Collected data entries
* * *

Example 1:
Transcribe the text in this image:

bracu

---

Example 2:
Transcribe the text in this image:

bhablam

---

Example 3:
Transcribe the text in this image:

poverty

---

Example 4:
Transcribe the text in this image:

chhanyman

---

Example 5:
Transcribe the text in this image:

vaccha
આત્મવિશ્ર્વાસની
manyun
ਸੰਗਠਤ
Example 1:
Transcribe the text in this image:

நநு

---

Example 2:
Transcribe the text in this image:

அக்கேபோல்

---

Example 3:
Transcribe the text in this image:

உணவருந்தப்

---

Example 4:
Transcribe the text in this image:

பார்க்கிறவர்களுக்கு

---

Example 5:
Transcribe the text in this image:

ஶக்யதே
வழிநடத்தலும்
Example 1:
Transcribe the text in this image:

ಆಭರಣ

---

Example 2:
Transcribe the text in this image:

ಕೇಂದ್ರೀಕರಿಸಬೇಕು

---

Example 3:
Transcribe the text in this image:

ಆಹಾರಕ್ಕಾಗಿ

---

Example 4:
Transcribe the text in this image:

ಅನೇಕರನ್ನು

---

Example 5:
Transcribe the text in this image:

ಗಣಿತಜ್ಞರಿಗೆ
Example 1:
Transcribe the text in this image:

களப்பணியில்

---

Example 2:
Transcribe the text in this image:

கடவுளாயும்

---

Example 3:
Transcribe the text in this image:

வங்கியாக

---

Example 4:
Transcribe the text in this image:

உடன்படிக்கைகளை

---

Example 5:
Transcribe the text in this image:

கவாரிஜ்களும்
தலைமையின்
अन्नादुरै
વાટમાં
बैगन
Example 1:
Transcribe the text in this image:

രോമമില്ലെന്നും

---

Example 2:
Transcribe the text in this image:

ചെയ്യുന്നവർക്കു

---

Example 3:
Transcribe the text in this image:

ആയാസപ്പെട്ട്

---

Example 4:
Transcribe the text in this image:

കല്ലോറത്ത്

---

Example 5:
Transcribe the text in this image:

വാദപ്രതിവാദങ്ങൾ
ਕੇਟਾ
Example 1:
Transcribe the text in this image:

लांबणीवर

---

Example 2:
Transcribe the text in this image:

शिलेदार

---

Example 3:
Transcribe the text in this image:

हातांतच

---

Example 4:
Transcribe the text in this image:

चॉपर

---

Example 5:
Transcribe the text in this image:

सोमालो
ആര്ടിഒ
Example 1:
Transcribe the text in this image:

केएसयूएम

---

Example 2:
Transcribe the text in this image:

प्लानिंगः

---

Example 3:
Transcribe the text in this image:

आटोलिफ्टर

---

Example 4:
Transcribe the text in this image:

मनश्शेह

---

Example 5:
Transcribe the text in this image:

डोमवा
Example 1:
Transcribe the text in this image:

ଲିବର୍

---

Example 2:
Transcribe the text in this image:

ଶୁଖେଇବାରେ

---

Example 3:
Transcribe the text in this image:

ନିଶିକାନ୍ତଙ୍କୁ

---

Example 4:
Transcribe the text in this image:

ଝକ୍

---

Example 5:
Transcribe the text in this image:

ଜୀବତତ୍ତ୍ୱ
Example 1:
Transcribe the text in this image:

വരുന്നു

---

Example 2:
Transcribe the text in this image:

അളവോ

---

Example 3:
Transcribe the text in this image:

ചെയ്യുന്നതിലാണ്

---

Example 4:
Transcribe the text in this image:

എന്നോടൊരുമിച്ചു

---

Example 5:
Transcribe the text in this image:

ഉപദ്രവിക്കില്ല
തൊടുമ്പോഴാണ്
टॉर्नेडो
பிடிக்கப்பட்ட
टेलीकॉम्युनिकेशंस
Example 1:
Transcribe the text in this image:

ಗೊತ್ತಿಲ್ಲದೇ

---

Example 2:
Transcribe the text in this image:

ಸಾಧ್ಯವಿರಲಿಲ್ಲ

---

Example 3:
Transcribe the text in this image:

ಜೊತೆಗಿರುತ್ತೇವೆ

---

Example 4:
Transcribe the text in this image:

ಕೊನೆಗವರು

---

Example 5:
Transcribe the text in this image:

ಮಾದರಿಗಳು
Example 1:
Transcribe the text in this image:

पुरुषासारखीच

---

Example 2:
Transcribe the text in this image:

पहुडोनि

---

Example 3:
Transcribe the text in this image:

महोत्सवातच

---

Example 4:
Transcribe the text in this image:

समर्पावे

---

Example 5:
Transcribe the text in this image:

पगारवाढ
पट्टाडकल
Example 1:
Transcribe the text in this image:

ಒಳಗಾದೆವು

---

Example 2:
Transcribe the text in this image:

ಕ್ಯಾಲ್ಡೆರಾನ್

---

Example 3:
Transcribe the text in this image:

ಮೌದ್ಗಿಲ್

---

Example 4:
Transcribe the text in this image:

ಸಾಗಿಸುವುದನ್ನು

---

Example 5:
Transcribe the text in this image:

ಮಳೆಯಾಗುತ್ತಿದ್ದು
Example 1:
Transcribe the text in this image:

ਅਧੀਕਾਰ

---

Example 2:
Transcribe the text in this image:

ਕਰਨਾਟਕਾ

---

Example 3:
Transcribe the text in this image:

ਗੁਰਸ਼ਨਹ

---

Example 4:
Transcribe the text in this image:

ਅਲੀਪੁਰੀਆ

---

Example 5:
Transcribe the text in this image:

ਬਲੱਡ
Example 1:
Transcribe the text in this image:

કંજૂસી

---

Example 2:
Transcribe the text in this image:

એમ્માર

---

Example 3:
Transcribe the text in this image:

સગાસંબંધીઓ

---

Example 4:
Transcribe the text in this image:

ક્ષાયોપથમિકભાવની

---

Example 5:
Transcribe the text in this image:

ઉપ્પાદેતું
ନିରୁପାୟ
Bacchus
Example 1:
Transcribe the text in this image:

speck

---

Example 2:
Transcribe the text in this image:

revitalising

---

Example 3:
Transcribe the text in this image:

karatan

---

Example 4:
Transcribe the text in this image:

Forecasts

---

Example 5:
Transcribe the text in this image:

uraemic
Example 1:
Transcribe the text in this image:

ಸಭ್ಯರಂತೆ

* * *

» WORK INSTRUCTION: Output the data above in full and exactly.

» REPLY:
Example 1:
Transcribe the text in this image:

bracu

---

Example 2:
Transcribe the text in this image:

bhablam

---

Example 3:
Transcribe the text in this image:

poverty

---

Example 4:
Transcribe the text in this image:

chhanyman

---

Example 5:
Transcribe the text in this image:

vaccha
આત્મવિશ્ર્વાસની
manyun
ਸੰਗਠਤ
Example 1:
Transcribe the text in this image:

நநு

---

Example 2:
Transcribe the text in this image:

அக்கேபோல்

---

Example 3:
Transcribe the text in this image:

உணவருந்தப்

---

Example 4:
Transcribe the text in this image:

பார்க்கிறவர்களுக்கு

---

Example 5:
Transcribe the text in this image:

ஶக்யதே
வழிநடத்தலும்
Example 1:
Transcribe the text in this image:

ಆಭರಣ

---

Example 2:
Transcribe the text in this image:

ಕೇಂದ್ರೀಕರಿಸಬೇಕು

---

Example 3:
Transcribe the text in this image:

ಆಹಾರಕ್ಕಾಗಿ

---

Example 4:
Transcribe the text in this image:

ಅನೇಕರನ್ನು

---

Example 5:
Transcribe the text in this image:

ಗಣಿತಜ್ಞರಿಗೆ
Example 1:
Transcribe the text in this image:

களப்பணியில்

---

Example 2:
Transcribe the text in this image:

கடவுளாயும்

---

Example 3:
Transcribe the text in this image:

வங்கியாக

---

Example 4:
Transcribe the text in this image:

உடன்படிக்கைகளை

---

Example 5:
Transcribe the text in this image:

கவாரிஜ்களும்
தலைமையின்
अन्नादुरै
વાટમાં
बैगन
Example 1:
Transcribe the text in this image:

രോമമില്ലെന്നും

---

Example 2:
Transcribe the text in this image:

ചെയ്യുന്നവർക്കു

---

Example 3:
Transcribe the text in this image:

ആയാസപ്പെട്ട്

---

Example 4:
Transcribe the text in this image:

കല്ലോറത്ത്

---

Example 5:
Transcribe the text in this image:

വാദപ്രതിവാദങ്ങൾ
ਕੇਟਾ
Example 1:
Transcribe the text in this image:

लांबणीवर

---

Example 2:
Transcribe the text in this image:

शिलेदार

---

Example 3:
Transcribe the text in this image:

हातांतच

---

Example 4:
Transcribe the text in this image:

चॉपर

---

Example 5:
Transcribe the text in this image:

सोमालो
ആര്ടിഒ
Example 1:
Transcribe the text in this image:

केएसयूएम

---

Example 2:
Transcribe the text in this image:

प्लानिंगः

---

Example 3:
Transcribe the text in this image:

आटोलिफ्टर

---

Example 4:
Transcribe the text in this image:

मनश्शेह

---

Example 5:
Transcribe the text in this image:

डोमवा
Example 1:
Transcribe the text in this image:

ଲିବର୍

---

Example 2:
Transcribe the text in this image:

ଶୁଖେଇବାରେ

---

Example 3:
Transcribe the text in this image:

ନିଶିକାନ୍ତଙ୍କୁ

---

Example 4:
Transcribe the text in this image:

ଝକ୍

---

Example 5:
Transcribe the text in this image:

ଜୀବତତ୍ତ୍ୱ
Example 1:
Transcribe the text in this image:

വരുന്നു

---

Example 2:
Transcribe the text in this image:

അളവോ

---

Example 3:
Transcribe the text in this image:

ചെയ്യുന്നതിലാണ്

---

Example 4:
Transcribe the text in this image:

എന്നോടൊരുമിച്ചു

---

Example 5:
Transcribe the text in this image:

ഉപദ്രവിക്കില്ല
തൊടുമ്പോഴാണ്
टॉर्नेडो
பிடிக்கப்பட்ட
टेलीकॉम्युनिकेशंस
Example 1:
Transcribe the text in this image:

ಗೊತ್ತಿಲ್ಲದೇ

---

Example 2:
Transcribe the text in this image:

ಸಾಧ್ಯವಿರಲಿಲ್ಲ

---

Example 3:
Transcribe the text in this image:

ಜೊತೆಗಿರುತ್ತೇವೆ

---

Example 4:
Transcribe the text in this image:

ಕೊನೆಗವರು

---

Example 5:
Transcribe the text in this image:

ಮಾದರಿಗಳು
Example 1:
Transcribe the text in this image:

पुरुषासारखीच

---

Example 2:
Transcribe the text in this image:

पहुडोनि

---

Example 3:
Transcribe the text in this image:

महोत्सवातच

---

Example 4:
Transcribe the text in this image:

समर्पावे

---

Example 5:
Transcribe the text in this image:

पगारवाढ
पट्टाडकल
Example 1:
Transcribe the text in this image:

ಒಳಗಾದೆವು

---

Example 2:
Transcribe the text in this image:

ಕ್ಯಾಲ್ಡೆರಾನ್

---

Example 3:
Transcribe the text in this image:

ಮೌದ್ಗಿಲ್

---

Example 4:
Transcribe the text in this image:

ಸಾಗಿಸುವುದನ್ನು

---

Example 5:
Transcribe the text in this image:

ಮಳೆಯಾಗುತ್ತಿದ್ದು
Example 1:
Transcribe the text in this image:

ਅਧੀਕਾਰ

---

Example 2:
Transcribe the text in this image:

ਕਰਨਾਟਕਾ

---

Example 3:
Transcribe the text in this image:

ਗੁਰਸ਼ਨਹ

---

Example 4:
Transcribe the text in this image:

ਅਲੀਪੁਰੀਆ

---

Example 5:
Transcribe the text in this image:

ਬਲੱਡ
Example 1:
Transcribe the text in this image:

કંજૂસી

---

Example 2:
Transcribe the text in this image:

એમ્માર

---

Example 3:
Transcribe the text in this image:

સગાસંબંધીઓ

---

Example 4:
Transcribe the text in this image:

ક્ષાયોપથમિકભાવની

---

Example 5:
Transcribe the text in this image:

ઉપ્પાદેતું
ନିରୁପାୟ
Bacchus
Example 1:
Transcribe the text in this image:

speck

---

Example 2:
Transcribe the text in this image:

revitalising

---

Example 3:
Transcribe the text in this image:

karatan

---

Example 4:
Transcribe the text in this image:

Forecasts

---

Example 5:
Transcribe the text in this image:

uraemic
Example 1:
Transcribe the text in this image:

ಸಭ್ಯರಂತೆ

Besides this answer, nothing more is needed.